The Google Pixel and Google Pixel XL are the best flagship Android phones in the world right now, hands down. They might have had some serious competition from Samsung had the Galaxy Note 7 not gone up in smoke, but alas. There is some competition on the way, of course, with the annual Mobile World Congress trade show set to kick off this coming weekend. Expectations are somewhat high for the new LG G6 set to debut at the show, and the phone should be released soon after so that LG has some time to shine before the Galaxy S8 is unveiled late next month. But, for the time being, Google’s first Pixel phones are at the top of the pile.

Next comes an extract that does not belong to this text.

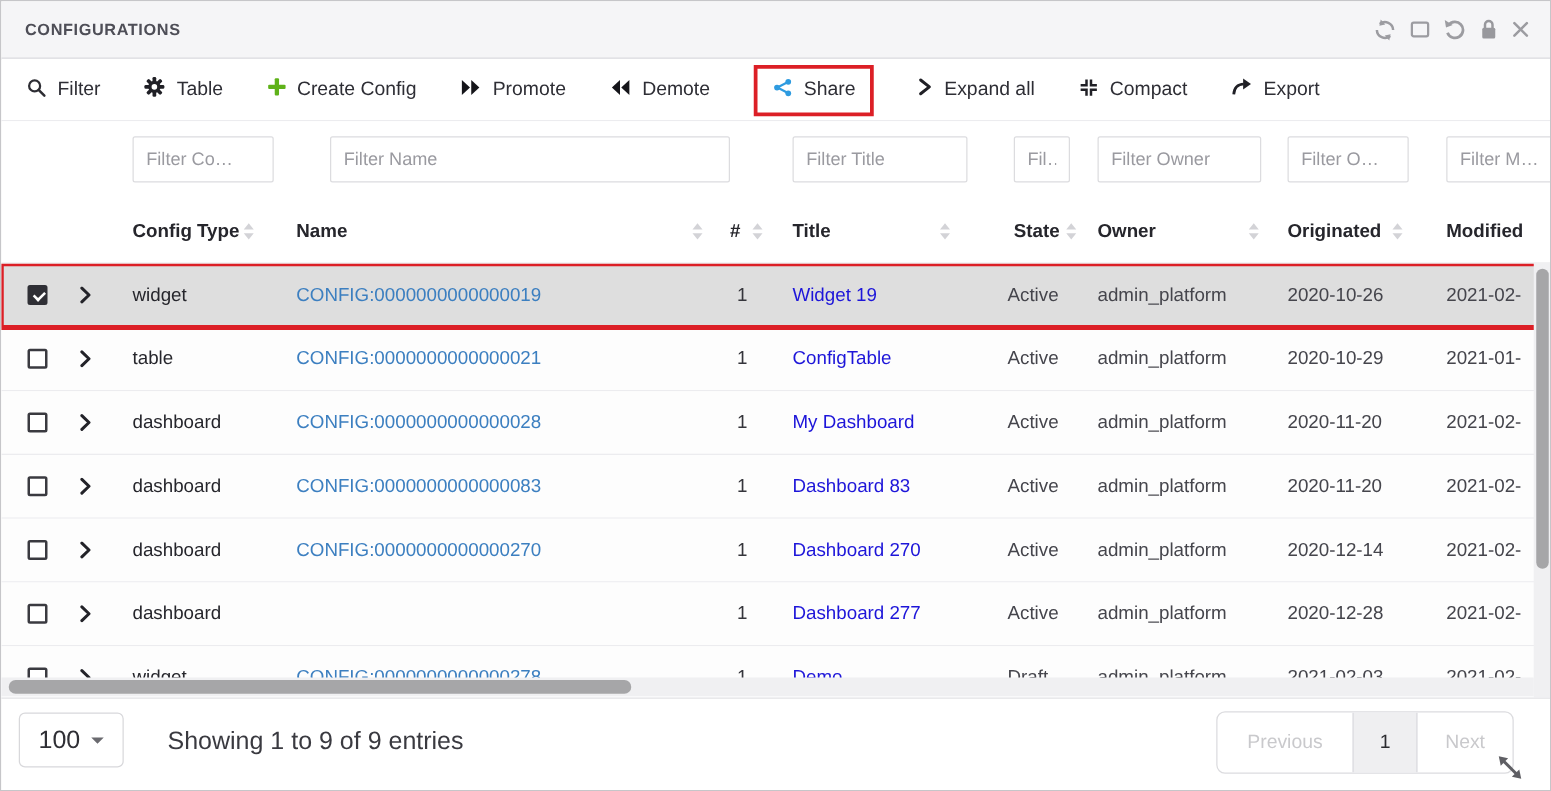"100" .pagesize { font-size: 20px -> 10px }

There’s no question that the Pixel and Pixel XL feature fantastic specs and outstanding cameras. There’s also no question that the phones feature a design that is sleek and impressive, yet all too familiar. Yes, that’s a nice way of saying that Google blatantly ripped off the iconic design that Apple has used on its iPhones for the past three generations. This sleek design is good enough for Apple fans, who have been purchasing tens of millions of them each quarter. But is the design good enough for Android fans? Google wants to know what you think.

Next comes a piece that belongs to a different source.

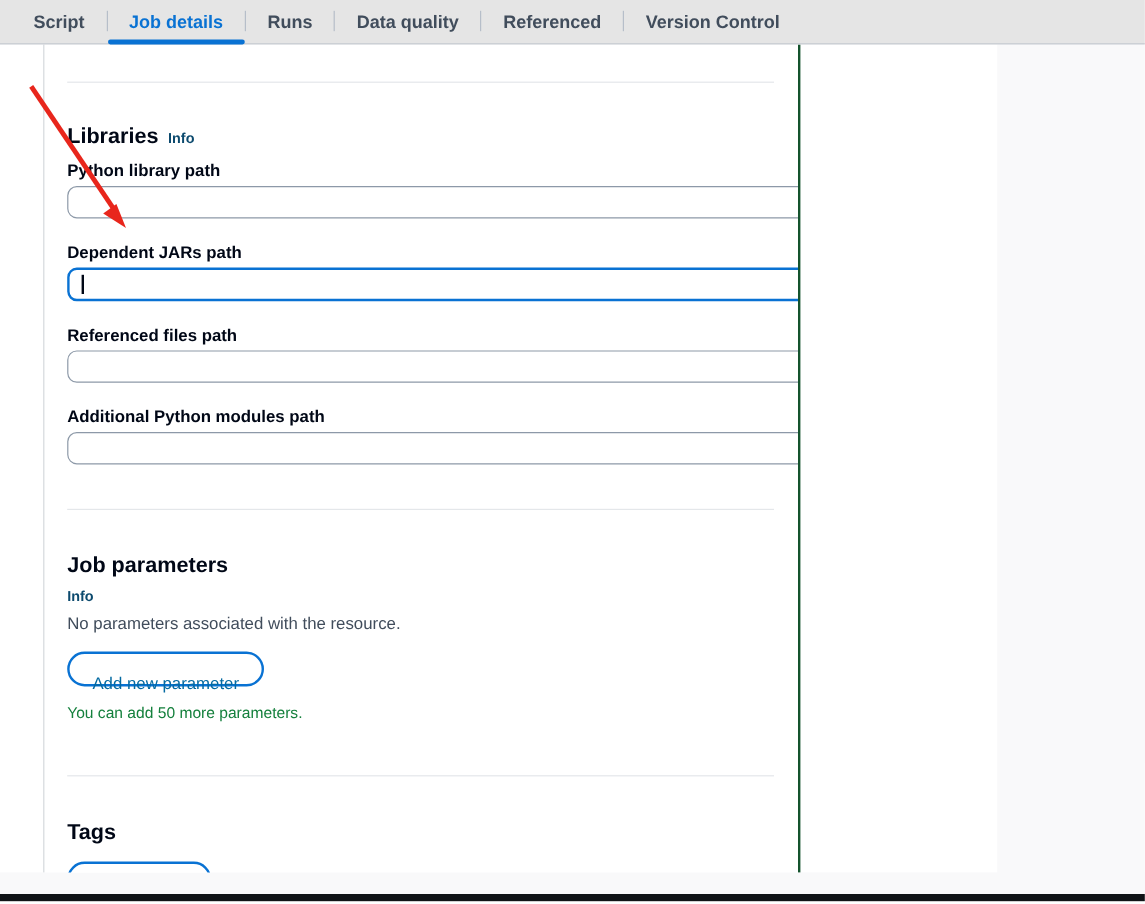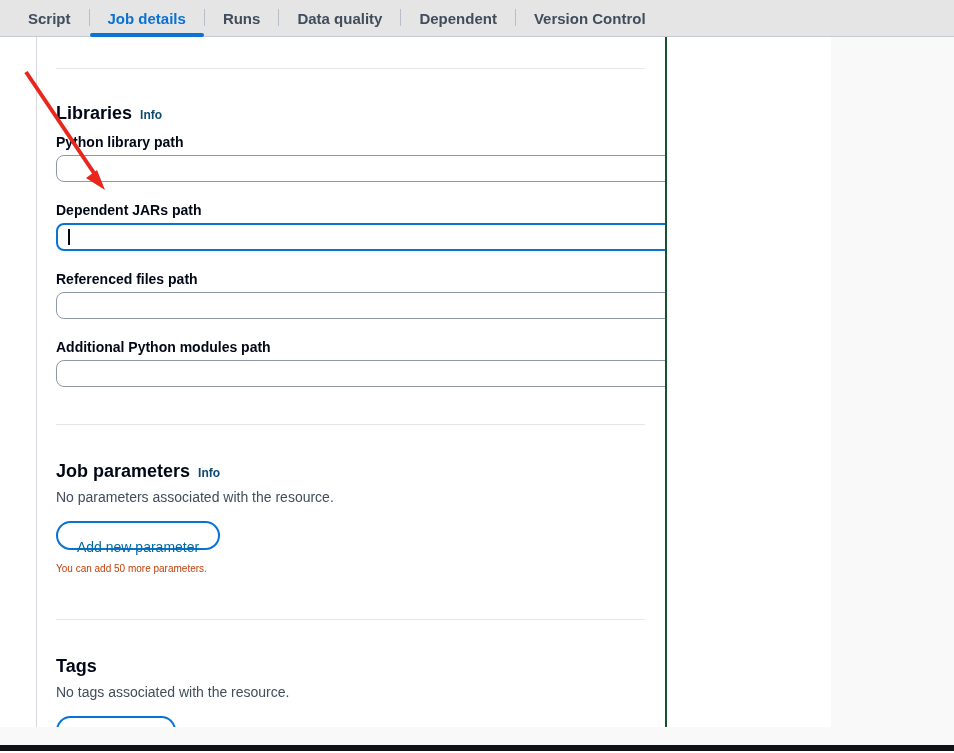"Dependent" div.tab { text: Dependent -> Referenced }
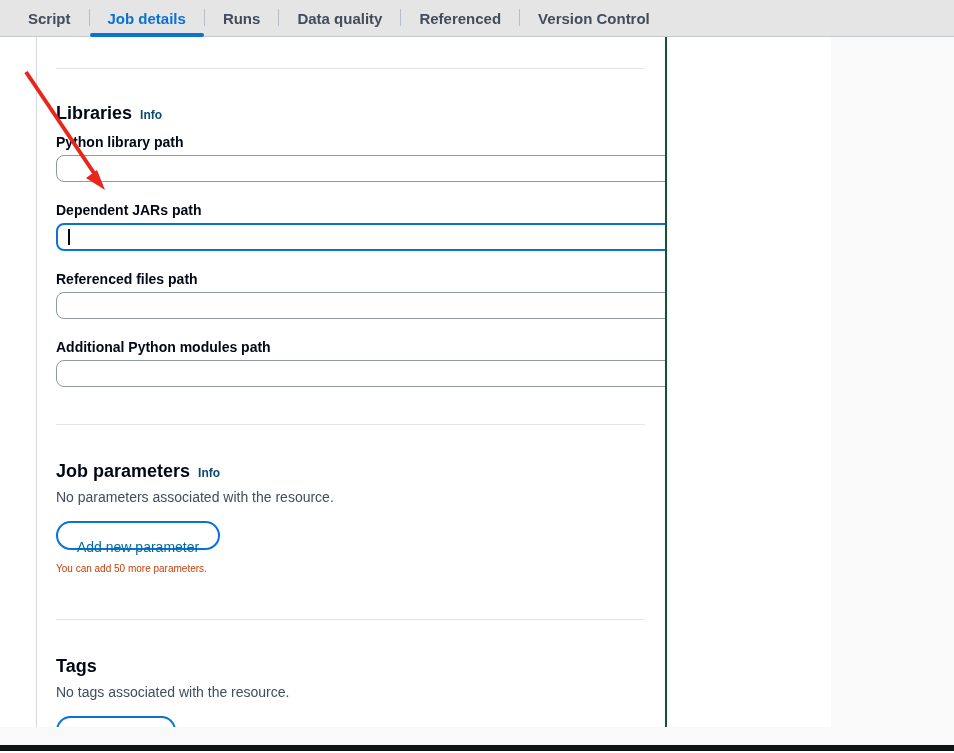"Job parameters" div.section-heading { flex-direction: none -> column }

In a post on Google’s product forum last week, Pixel phone product lead Krishna Kumar wrote the following:

Jared Spool, the founder of the Massachusetts-based firm User Interface Engineering, wrote: “Good design, when it’s done well, becomes invisible. It’s only when it’s done poorly that we notice it”.

Developing a design is an exhilarating and at the same time a terrifying (Oh God, did we make the right choice???) exercise.

Here is a fascinating peek (A phone of Google’s own) behind the development of the Pixel design – from the design team endlessly obsessing over the angle of the phone’s edges and its feel in hand, to the texture of the power key, to color selection and cheeky names – and some of the choices and trade-offs that went behind the Pixel design!

I would like to hear your thoughts. What do you like about the design? What do you hate about it? What did we get right? What would you like to see us improve?

…the thread promptly exploded. After receiving more than 1,000 replies, Kumar ended up closing the thread and Google started a second one to collect more feedback. Both threads feature a mix of people looking to share their thoughts and people looking to complain that the Pixel and Pixel XL are still too difficult to find in stock, just as you might expect. There are some interesting points in there though, and it’ll be even more interesting to see if Google can incorporate any of the more useful feedback into its Pixel 2 and Pixel XL 2 designs later this year.